Punkt zwei. Man mag heute eine Bilanz ziehen, wie immer man dazu steht, ob es bislang gelungen ist, das Prinzip Fördern und Fordern schon zu leben. Da mag man unterschiedlicher Meinung sein. Aber das Prinzip Fördern und Fordern gleichzusetzen mit Repressalien und Keulen, die gegen Arbeitsuchende geschwungen werden, ist billigste Polemik.

(Beifall bei FDP und CDU sowie vereinzelt bei SPD und BÜNDNIS 90/DIE GRÜNEN)

Das wird auch nicht dem Anspruch gerecht, den der damalige Gesetzgeber gesetzt hat.

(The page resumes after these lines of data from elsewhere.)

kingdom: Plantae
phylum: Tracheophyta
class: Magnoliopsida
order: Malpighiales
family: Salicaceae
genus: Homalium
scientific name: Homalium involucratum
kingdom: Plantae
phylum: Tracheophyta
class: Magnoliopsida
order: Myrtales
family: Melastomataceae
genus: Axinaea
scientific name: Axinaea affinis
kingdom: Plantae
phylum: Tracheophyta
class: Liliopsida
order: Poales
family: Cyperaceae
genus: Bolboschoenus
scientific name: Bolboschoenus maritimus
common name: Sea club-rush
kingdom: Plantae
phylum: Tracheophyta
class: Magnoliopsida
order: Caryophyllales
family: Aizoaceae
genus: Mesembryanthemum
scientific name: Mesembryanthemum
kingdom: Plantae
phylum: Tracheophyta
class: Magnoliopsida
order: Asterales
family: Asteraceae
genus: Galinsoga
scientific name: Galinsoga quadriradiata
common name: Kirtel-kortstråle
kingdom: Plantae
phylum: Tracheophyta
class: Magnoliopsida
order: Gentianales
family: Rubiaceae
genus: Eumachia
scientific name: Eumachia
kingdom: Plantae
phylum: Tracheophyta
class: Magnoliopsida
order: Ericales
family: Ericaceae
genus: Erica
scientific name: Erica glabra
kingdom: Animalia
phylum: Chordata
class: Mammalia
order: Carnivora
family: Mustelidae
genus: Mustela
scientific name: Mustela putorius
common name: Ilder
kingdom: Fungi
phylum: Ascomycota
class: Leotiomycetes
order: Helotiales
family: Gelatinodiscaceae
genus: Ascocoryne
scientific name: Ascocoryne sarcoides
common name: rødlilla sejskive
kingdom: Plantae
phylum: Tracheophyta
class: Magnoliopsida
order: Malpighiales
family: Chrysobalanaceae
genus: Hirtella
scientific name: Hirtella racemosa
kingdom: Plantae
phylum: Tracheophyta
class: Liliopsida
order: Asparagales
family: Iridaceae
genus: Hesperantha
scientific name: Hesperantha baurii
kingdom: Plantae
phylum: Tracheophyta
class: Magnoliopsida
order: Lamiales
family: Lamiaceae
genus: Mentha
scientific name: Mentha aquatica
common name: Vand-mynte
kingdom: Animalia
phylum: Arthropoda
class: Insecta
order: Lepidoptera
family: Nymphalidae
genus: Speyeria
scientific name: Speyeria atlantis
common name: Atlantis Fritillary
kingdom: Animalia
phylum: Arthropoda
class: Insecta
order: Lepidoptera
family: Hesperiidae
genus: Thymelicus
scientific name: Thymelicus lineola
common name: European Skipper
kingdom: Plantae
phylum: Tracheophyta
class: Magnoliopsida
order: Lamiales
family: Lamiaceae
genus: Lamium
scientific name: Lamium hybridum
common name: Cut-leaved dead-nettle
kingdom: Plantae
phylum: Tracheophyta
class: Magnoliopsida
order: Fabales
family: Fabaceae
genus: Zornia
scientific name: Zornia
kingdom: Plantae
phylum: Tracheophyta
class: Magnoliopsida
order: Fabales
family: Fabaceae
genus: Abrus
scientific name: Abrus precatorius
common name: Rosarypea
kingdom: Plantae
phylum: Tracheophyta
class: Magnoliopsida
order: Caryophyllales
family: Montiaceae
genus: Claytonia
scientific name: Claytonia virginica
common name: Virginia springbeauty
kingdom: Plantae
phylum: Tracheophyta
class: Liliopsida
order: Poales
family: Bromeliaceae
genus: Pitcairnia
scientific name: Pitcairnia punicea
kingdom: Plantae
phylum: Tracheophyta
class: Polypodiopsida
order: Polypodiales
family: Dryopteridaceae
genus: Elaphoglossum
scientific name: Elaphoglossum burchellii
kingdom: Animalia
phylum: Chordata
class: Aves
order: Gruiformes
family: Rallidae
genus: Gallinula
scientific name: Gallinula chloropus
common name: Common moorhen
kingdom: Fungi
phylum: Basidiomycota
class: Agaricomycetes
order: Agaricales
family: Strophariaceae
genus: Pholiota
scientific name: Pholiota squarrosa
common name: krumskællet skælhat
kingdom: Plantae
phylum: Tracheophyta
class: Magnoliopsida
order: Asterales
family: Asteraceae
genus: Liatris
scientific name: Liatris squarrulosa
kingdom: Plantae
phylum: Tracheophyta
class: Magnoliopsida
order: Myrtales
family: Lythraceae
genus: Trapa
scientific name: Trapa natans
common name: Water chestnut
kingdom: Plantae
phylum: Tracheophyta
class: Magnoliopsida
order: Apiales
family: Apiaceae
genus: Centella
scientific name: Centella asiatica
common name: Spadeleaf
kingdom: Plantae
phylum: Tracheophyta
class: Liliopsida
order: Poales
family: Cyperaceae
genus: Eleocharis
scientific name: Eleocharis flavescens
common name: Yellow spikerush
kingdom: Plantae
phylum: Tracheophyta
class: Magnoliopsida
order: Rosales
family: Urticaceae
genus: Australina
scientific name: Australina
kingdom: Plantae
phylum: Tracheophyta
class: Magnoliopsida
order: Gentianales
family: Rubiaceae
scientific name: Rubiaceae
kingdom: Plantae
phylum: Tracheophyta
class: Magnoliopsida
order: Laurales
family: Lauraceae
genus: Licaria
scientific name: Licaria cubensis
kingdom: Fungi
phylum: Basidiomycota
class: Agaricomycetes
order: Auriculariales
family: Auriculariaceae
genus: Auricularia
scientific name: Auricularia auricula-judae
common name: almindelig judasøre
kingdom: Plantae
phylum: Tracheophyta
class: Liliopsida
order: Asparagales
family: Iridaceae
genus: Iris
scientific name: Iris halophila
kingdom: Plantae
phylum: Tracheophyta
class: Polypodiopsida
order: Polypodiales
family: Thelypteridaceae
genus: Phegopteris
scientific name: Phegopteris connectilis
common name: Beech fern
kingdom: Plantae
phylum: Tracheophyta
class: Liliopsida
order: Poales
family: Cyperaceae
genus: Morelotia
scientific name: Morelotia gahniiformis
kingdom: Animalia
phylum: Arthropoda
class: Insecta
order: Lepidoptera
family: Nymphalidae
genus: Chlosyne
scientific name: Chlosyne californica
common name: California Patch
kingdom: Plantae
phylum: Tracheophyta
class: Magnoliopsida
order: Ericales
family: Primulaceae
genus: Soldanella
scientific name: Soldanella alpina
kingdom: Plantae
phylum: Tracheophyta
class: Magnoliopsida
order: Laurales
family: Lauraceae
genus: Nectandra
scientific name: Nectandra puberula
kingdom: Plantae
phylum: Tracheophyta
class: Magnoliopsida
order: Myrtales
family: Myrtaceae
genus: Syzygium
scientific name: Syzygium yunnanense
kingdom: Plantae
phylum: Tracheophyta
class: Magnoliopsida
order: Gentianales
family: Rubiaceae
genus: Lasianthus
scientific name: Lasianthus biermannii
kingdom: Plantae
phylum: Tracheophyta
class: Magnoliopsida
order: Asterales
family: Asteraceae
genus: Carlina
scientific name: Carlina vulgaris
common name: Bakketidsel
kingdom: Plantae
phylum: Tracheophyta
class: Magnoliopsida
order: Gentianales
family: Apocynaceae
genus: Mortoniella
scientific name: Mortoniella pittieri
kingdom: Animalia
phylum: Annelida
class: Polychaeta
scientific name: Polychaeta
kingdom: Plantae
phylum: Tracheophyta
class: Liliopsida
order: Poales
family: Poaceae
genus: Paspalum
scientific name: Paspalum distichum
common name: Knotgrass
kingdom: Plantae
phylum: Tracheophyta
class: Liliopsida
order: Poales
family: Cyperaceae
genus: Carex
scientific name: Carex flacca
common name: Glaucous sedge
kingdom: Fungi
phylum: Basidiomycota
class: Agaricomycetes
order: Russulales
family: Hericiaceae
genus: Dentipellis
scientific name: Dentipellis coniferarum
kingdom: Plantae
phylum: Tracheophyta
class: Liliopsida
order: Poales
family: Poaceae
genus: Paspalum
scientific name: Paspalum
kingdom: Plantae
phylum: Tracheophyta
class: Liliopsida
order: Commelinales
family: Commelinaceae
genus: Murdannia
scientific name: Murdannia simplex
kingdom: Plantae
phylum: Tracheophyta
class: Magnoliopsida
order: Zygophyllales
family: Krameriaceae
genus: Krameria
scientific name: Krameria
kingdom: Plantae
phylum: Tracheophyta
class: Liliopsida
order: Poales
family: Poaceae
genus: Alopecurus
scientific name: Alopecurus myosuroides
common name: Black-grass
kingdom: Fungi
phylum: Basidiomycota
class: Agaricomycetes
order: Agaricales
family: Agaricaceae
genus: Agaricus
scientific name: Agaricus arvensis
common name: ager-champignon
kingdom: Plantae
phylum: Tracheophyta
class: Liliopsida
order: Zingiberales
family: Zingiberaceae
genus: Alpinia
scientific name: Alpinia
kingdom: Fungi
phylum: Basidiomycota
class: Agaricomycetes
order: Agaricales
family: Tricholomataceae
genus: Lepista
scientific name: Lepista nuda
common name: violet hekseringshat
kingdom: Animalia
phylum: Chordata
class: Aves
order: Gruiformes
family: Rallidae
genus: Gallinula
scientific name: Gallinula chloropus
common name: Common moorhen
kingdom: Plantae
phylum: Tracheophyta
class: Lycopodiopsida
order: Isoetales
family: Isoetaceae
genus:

Arbeit ist mehr als nur Beschäftigung. Arbeit ist auch mehr als nur Broterwerb. Dass Menschen, insbesondere Menschen, die lange arbeitslos waren, sich wieder als Bestandteil unserer Gesellschaft fühlen können, dass sie sich wertgeschätzt fühlen, dass sie sich als vollwertige Mitglieder dieser Gesellschaft, die sich in unsere Gesellschaft einbringen, fühlen können, das sie sich angenommen fühlen können - auch darum ging es dabei. Der Grundsatz Fördern und Fordern ist nach wie vor richtig, muss verbessert werden, muss ausgebaut werden. Es müssen Chancen geschaffen werden. Das in Bausch und Bogen in einem polemischen Beitrag in Abrede stellen zu wollen, haben diese Arbeitsmarktreformen nicht verdient. Nein, sie haben verdient, dass sie weiterentwickelt werden, dass sie bürgerfreundlicher gemacht werden. Sie haben es mit Sicherheit nicht verdient, in dieser polemischen Art und Weise falsch dargestellt zu werden.